We produce less and less oil every single year. Simple.
So when peak oil hits, there is still oil left - we haven't run out - we're just having
a harder time actually getting it out of the ground. It's kind of like squeezing toothpaste
out of a tube, at first it's easy to do, but it gets harder and harder as there's less
in the tube it becomes more and more difficult.
Now - why is this a problem?
Well, when there's a limited supply of something that everybody wants and needs, its price
rises as the highest bidders outbid the little guy.
And everybody wants oil. The demand is not going to go away. You really can't overstate
how important crude oil is to our modern existence. Hitting peak oil, theorists argue, would mean
that things we take for granted, things like food, travel, heating, clothing would become
prohibitively expensive, because their cost is tied to the cost of oil.
Anything that needs energy to be produced or to be transported becomes tied to the cost
of oil, including water, which brings us nicely onto the idea of peak water.
So, everybody uses water right? Well, to get water many countries pump it from ground aquifers
to use it, nature replenishes it with rainfall and snow meltwater.
Peak water is when you are pumping water from the ground at about the exact same rate that
nature can replenish it but if we go beyond peak water, we are over-pumping our water
supply, and the aquifer is going to empty.
So why is this a problem? A lot of reasons.
Firstly, the water pumped from aquifers is used on our farms to grow food. Research published
by Earth Policy Institute shows that once you hit peak water, you pretty much hit peak
food and you can't produce anymore year on year. For example, Syria, it hit peak water
in 2001, and now their grain production has fallen by 32% and as we learned before if
the demand stays the same, and demand for food is always going to stay the same, that
means the cost of food rises.
Amazingly, the same research by the Earth Policy Institute suggested that the US, Mexico,
Spain, Morocco, Tunisia, Lebanon, Syria, Israel, Saudi Arabia, Jordan, Iraq, Yemen, Iran, Afghanistan,
Pakistan, India, China, and South Korea were beyond peak water in 2012. All of those countries
were pumping their aquifers faster than they replenish. They are running out of water.
The problem even arrived in California, one of the largest wine producers in the world.
And farmers there, in California are having their water allowance cut because of a lack
of fresh water in California's aquifers.
"If we go back to 1988 the aquifer has lost about one and a half times the volume of Lake
Mead that's a huge amount of water."
"How much is left in the aquifer?"
"Let me see how I can sugar coat this. I ran some back of the envelope numbers looking
at how long it would take at those pumping rates for the aquifer to be depleted and I
got a number somewhere between 60-100 years. So at the low end, 60 years that's frightening.
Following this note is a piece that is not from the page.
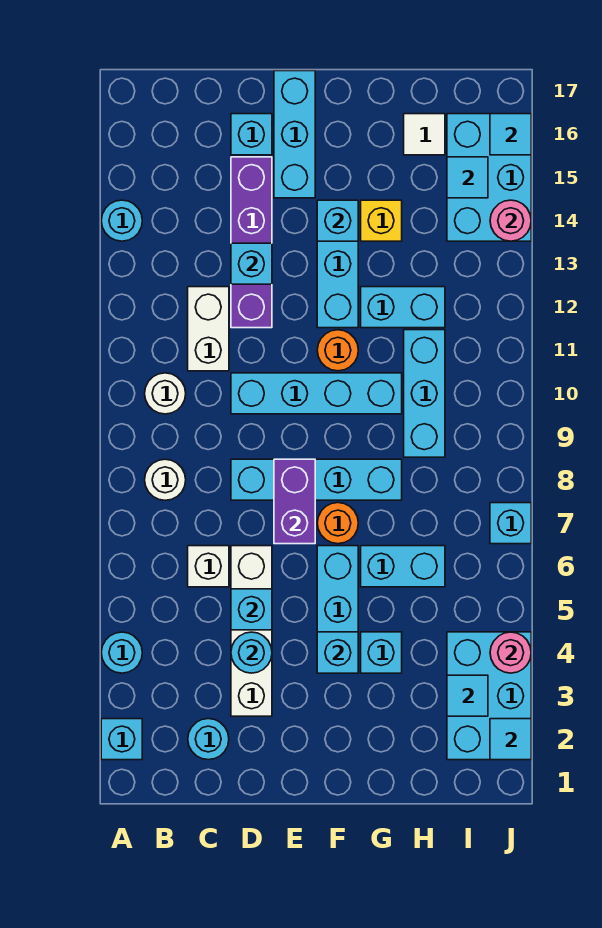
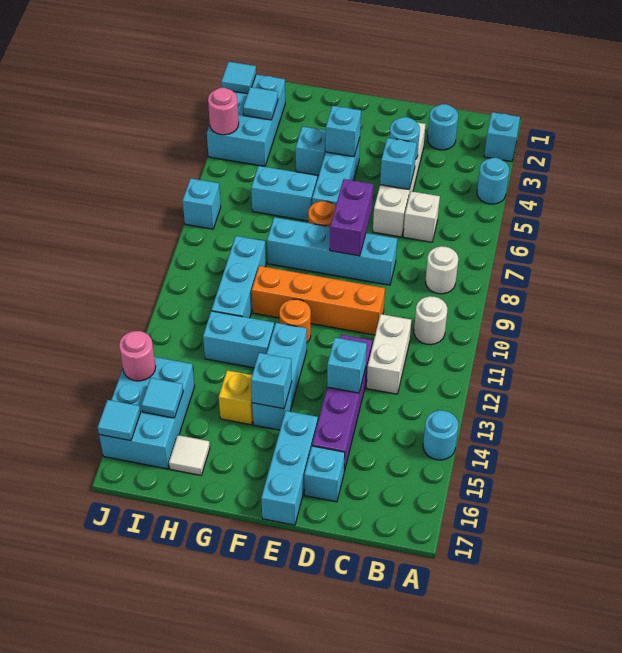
cyan 1x4 brick [231,373,402,414] -> orange 1x4 brick [252,266,385,335]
I think California is in trouble. The combination of climate change, growth, and ground water
depletion bells a train wreck."
There's another interesting example in Saudi Arabia. They have been expanding their own
food production, and they've only been able to do this by pumping huge amounts of water
from a very deep water table underground. You can actually see Saudi Arabia's grain
production expanding in these satellite photos over time. But Saudi Arabia is a desert and
that water table doesn't really replenish. This kind of domestic food production will
have to stop in around 2016 when the water literally runs out.